I do not even know if she is still in the building. She has clearly left the chamber; she has probably left the building. This is the height of Mrs Cross' concern for people with a disability. Mrs Cross, if you think that you can get the numbers on your side of the house for the impending leadership challenge, you won't get it this way. We know your party room is completely fractured; we know you are in dire straits; we know, Mrs Cross, that you have got some scores to settle; and we know you are looking for the numbers. You won't get them this way.

And you won't get them, Mrs Cross, by attacking your leader in the way that you did in the speech that you gave. Suggesting that at no stage of the debate on the Gallop report have you or the Liberal Party poured scorn or doubt on the integrity or capacity of public servants is a joke. There is not a public servant in Canberra who does not know that you abandoned them completely for what you anticipated would be short-term political gain. Your approach from the outset was to castigate me and blame a group of public servants for daring to pursue a legal remedy in relation to what they regarded as unfounded allegations. You attacked them mercilessly, you attacked them completely and you attacked them publicly. Every public servant in the ACT public service knows that you did. They tell me so.

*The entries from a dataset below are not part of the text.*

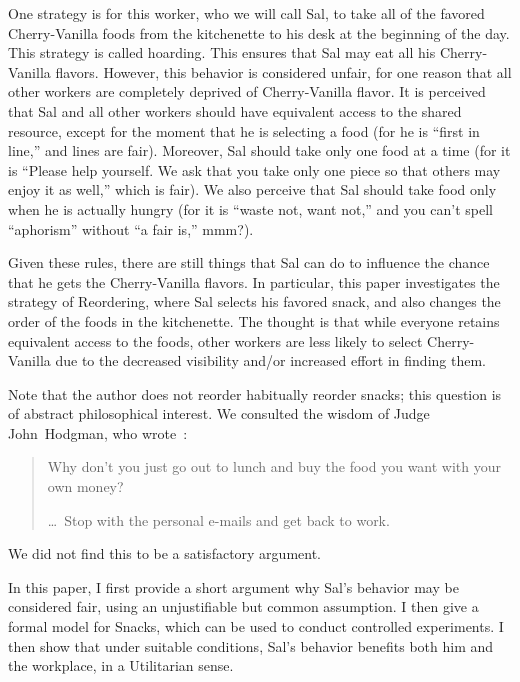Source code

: \documentclass[twocolumn]{article}
\begin{document}
One strategy is for this worker, who we will call Sal, to take all of the favored Cherry-Vanilla foods from the kitchenette to his desk at the beginning of the day. This strategy is called hoarding. This ensures that Sal may eat all his Cherry-Vanilla flavors. However, this behavior is considered unfair, for one reason that all other workers are completely deprived of Cherry-Vanilla flavor. It is perceived that Sal and all other workers should have equivalent access to the shared resource, except for the moment that he is selecting a food (for he is ``first in line,'' and lines are fair). Moreover, Sal should take only one food at a time (for it is ``Please help yourself. We ask that you take only one piece so that others may enjoy it as well,'' which is fair). We also perceive that Sal should take food only when he is actually hungry (for it is ``waste not, want not,'' and you can't spell ``aphorism'' without ``a fair is,'' mmm?).

Given these rules, there are still things that Sal can do to influence the chance that he gets the Cherry-Vanilla flavors. In particular, this paper investigates the strategy of Reordering, where Sal selects his favored snack, and also changes the order of the foods in the kitchenette. The thought is that while everyone retains equivalent access to the foods, other workers are less likely to select Cherry-Vanilla due to the decreased visibility and/or increased effort in finding them.

Note that the author does not reorder habitually reorder snacks; this question is of abstract philosophical interest. We consulted the wisdom of Judge John~Hodgman, who wrote~\cite{hodgman2016snacks}:

\begin{quotation}
  \noindent Why don't you just go out to lunch and buy the food you want with
  your own money?
  
  \noindent \ldots\ Stop with the personal e-mails and get back to work.
\end{quotation}

We did not find this to be a satisfactory argument.

\smallskip
In this paper, I first provide a short argument why Sal's behavior may be considered fair, using an unjustifiable but common assumption. I then give a formal model for Snacks, which can be used to conduct controlled experiments. I then show that under suitable conditions, Sal's behavior benefits both him and the workplace, in a Utilitarian sense.
\end{document}
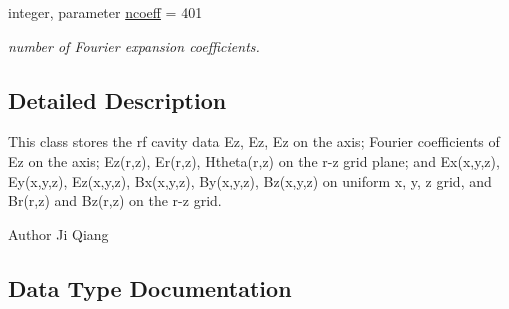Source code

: \textbf{ }\par
\begin{DoxyCompactItemize}
\item 
integer, parameter \mbox{\hyperlink{namespacedataclass_aea44837b0eb59e9b5a864f3a59c7facc}{ncoeff}} = 401
\begin{DoxyCompactList}\small\item\em number of Fourier expansion coefficients. \end{DoxyCompactList}\end{DoxyCompactItemize}



\subsection{Detailed Description}
This class stores the rf cavity data Ez, Ez\textquotesingle{}, Ez\textquotesingle{}\textquotesingle{} on the axis; Fourier coefficients of Ez on the axis; Ez(r,z), Er(r,z), Htheta(r,z) on the r-\/z grid plane; and Ex(x,y,z), Ey(x,y,z), Ez(x,y,z), Bx(x,y,z), By(x,y,z), Bz(x,y,z) on uniform x, y, z grid, and Br(r,z) and Bz(r,z) on the r-\/z grid. 

\begin{DoxyAuthor}{Author}
Ji Qiang 
\end{DoxyAuthor}


\subsection{Data Type Documentation}
\label{structdataclass_1_1fielddata}
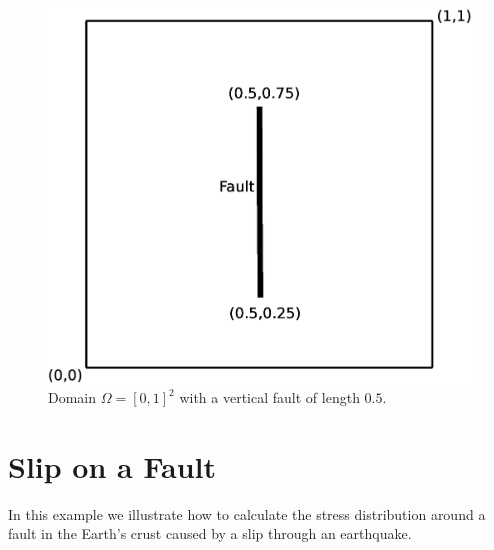 \begin{figure} [ht]
\centerline{\includegraphics[width=\figwidth]{figures/Slip1}}
\caption{Domain $\Omega=[0,1]^2$ with a vertical fault of length $0.5$.}
\label{fig:slip.1}
\end{figure}

\section{Slip on a Fault}
\label{Slip CHAP}

In this example we illustrate how to calculate the stress distribution around a fault  in the 
Earth's crust caused by a slip  through an earthquake.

Mrs Cross, contradicting your leader and his personal attacks on those public servants, will not get you anywhere. You will not get the numbers by showing that degree of disloyalty to your leader, contradicting him absolutely in the way that you did in your speech.

We need to go back to some of the fundamentals of the Gallop report. The Gallop report is a significant report, and we take its recommendations seriously. But it is a report on the Liberal government. Of course, none of them have accepted responsibility for this. The hallmark of their stewardship of the ACT was never to take responsibility.

Mr Corbell: Not, not, not responsible.

MR STANHOPE: As Mr Corbell says, "Not, not, not responsible." You refused to accept any responsibility for your stewardship of the health portfolio or the delivery of disability services to the people of Canberra. That is what Gallop focused on; that is what it is all about.

I have tried, in this debate, to look forward. It is important that we look forward. I was not interested in looking back; I was not interested in pointing a finger. But you were determined to politicise the issue from the outset. I have no interest in or desire for that. You know this, and the record will show it. When this report was released, my determination was to take the issue forward and depoliticise it.

We all battle with issues of care for the disabled and are concerned to ensure that vulnerable people within our community receive appropriate levels of care. To that extent we all have consistent aims. There are circumstances that will occur, whoever is in government, that we would wish were otherwise. We have seen that in disability service delivery, we have seen the tragic deaths of people in the care of the disability services program and we have seen the distressing and tragic deaths of people who were clients of mental health.